Yes, you have to declare your effects. In practice that means that most of your code returns IO, and isn't constrained anymore. I don't know if this is a library feature, or an essential feature of the language, but it would be very interesting for example to put a GUI together by computing events in functions that returned an "Event" monad, widgets in functions that returned a "GUI" monad, database access in functions in a "DB" monad, etc. Instead, all of those operate on IO.
 A completely subjective assessment.
 I've though for a short while on how to code that, but didn't got any idea I liked.
Of course, you can do this as a library. In fact, this is an example use case for Safe Haskell which also prevents people from circumventing your types with unsafePerformIO and friends.
Moreover, some existing libraries already take similar approaches. FRP libraries extract reactive systems (like events but also continuously changing signals) into their own types. A button gives you a stream of type Event () rather than an explicit callback system using the IO type. Check out reactive-banana (my favorite FRP library from the current crop) for a nice example.

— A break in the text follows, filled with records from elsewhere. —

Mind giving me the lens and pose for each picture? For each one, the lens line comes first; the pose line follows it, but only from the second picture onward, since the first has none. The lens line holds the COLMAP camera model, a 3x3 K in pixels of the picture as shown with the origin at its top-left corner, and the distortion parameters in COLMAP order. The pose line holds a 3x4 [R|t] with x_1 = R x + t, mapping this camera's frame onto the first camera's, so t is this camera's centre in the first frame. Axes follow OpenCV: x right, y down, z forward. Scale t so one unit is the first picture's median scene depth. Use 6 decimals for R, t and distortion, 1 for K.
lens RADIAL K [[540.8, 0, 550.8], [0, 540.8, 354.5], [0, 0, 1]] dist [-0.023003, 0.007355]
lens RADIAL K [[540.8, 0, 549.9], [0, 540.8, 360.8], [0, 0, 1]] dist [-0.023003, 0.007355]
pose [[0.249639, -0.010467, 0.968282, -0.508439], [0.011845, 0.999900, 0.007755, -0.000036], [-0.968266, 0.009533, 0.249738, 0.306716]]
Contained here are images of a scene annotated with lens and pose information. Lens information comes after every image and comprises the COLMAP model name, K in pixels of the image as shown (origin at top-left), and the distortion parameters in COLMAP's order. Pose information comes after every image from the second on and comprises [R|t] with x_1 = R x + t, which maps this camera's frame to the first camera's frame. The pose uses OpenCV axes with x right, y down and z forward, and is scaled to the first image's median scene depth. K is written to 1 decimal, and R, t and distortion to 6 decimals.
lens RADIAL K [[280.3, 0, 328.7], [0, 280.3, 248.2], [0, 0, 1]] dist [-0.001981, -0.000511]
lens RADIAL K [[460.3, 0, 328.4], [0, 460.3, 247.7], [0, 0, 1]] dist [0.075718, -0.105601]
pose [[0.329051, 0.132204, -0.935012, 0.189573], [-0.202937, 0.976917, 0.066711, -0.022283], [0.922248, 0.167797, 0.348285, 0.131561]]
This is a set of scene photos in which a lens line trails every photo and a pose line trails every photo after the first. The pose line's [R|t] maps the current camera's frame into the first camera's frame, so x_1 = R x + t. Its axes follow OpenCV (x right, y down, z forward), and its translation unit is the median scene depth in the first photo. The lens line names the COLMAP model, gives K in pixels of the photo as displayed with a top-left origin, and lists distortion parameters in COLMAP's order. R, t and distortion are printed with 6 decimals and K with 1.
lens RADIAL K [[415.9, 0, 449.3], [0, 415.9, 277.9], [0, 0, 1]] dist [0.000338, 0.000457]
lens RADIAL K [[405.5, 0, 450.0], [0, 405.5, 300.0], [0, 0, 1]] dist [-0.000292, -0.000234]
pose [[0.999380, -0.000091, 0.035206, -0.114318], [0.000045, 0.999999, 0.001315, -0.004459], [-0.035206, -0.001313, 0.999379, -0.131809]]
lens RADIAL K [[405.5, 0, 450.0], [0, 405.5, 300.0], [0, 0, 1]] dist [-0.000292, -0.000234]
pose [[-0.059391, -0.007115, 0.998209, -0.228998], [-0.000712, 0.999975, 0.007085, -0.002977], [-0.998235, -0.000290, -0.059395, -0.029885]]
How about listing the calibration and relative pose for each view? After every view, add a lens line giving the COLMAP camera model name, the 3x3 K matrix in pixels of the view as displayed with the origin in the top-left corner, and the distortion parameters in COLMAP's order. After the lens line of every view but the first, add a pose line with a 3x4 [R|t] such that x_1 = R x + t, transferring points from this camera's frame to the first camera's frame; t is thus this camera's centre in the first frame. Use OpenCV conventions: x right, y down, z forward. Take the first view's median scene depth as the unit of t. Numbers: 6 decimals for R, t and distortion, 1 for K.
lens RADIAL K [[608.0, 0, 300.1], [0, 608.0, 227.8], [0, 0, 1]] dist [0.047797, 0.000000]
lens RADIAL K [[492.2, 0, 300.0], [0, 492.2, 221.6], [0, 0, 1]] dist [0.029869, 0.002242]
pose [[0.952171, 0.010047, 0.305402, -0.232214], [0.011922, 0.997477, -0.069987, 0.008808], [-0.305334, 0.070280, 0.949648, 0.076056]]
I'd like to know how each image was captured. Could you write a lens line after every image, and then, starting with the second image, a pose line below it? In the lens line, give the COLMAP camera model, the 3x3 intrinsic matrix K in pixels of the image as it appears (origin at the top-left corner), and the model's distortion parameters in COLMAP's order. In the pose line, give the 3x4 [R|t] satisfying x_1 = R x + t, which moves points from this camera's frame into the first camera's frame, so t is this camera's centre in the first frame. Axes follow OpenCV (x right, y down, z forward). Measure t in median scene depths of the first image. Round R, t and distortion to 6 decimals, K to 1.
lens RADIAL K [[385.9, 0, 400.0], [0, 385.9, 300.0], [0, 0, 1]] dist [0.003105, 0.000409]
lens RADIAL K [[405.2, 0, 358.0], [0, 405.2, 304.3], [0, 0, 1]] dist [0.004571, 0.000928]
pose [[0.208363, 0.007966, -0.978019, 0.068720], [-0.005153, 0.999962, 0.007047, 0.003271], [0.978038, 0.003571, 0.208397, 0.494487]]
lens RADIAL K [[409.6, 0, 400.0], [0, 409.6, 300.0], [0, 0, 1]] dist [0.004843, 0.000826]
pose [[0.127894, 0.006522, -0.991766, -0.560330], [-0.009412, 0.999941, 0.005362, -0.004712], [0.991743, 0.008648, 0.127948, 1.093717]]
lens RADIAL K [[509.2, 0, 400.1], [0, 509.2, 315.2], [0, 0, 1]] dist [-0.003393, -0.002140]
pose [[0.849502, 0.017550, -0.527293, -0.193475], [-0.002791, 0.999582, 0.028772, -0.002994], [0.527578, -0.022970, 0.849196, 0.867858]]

Similarly, people use custom monads to ensure things get initialized correctly, which has a similar effect to what you're talking about. The Haskell DevIL bindings for Repa come to mind because they have an IL type which lets you load images and ensures the image loader is initialized correctly exactly once.
Sure, in the end, everything will need to be threaded through IO and main to actually run, but you can—and people do—make your intermediate APIs safer by creating additional distinctions between effects.
The thing is IO is generic. So IO (Db) and IO (Gui) are different things.
An example of this(not a very good one I'm afraid) is the X monad.
The best way to understand IO is to think about working with pure functions in an impure language. Let's say I've given you a promised-pure function which emits commands (re: the "Command pattern" if that's the way you want to see it) and you operate them using side effects. This is a massive inversion of control issue of course, but you can see how it might work.
Further, you might understand that your job is easier due to the purity of the command-emitting function. You explicitly give it all of the inputs you desire and operate it as needed. For instance, you can perhaps run it forwards and backwards as desired. Or weave it in with another "thread" I parallel knowing that only you must handle races and shared memory—the threads are pure.
Finally, you might understand that the risk of bad programming is borne on your shoulders primarily—side effects are complex and you're the only one handling them.
In Haskell, "you" are the RTS and the pure threads are Haskell programs. The IO monad is nothing more than what it feels like to be "inside" a useful kind of command pattern. Finally, we compartmentalize all side-effects into the RTS so that we only have to get them right once.
Purity makes it easier to reason about the semantics of your code. This isn't about parallelism, it's about concurrency, including single-threaded concurrency. Case in point, I recently spent quite a while scratching my head over a bug that happened because someone else had written some code to mutate a piece of shared state when I wasn't expecting it.
But the pure functional programming model is a very high level of abstraction (deep down, every interesting thing in computing is a state machine), and it has a tendency to leak like mad. One such case where it does so is I/O. In fact, you can't even do I/O in a 100% pure language - and that's what the I/O monad is really about; it's punching a hole in the language in order to let the big bad ephemeral outside world in. But in a controlled manner, so that the language's fundamental ethos of purity can be maintained, which in turn makes its laziness manageable. In short, the deeper downer reason why Haskell loves its I/O monad so much is because without it the language would be fairly useless. Anyone who tells you the I/O monad's really about making I/O concurrency headaches less of a hassle has been doing more blog-reading than programming.
So why preserve the illusion? Well, ghettoizing all things stateful lets you take advantage of pure semantics everywhere else in your code, which theoretically makes it easier to reason about and maintain.
As for monads themselves, IMHO they're kind of overblown. It's just another design pattern, akin to Visitor or Strategy or Decorator, only functional instead of object-oriented. Super-useful, applicable in all sorts of circumstances, and easily worth knowing. And, just like object-oriented design patterns, easy to make sound way more complicated than it is if you try to explain the idea to someone else without having fully digested it yourself first.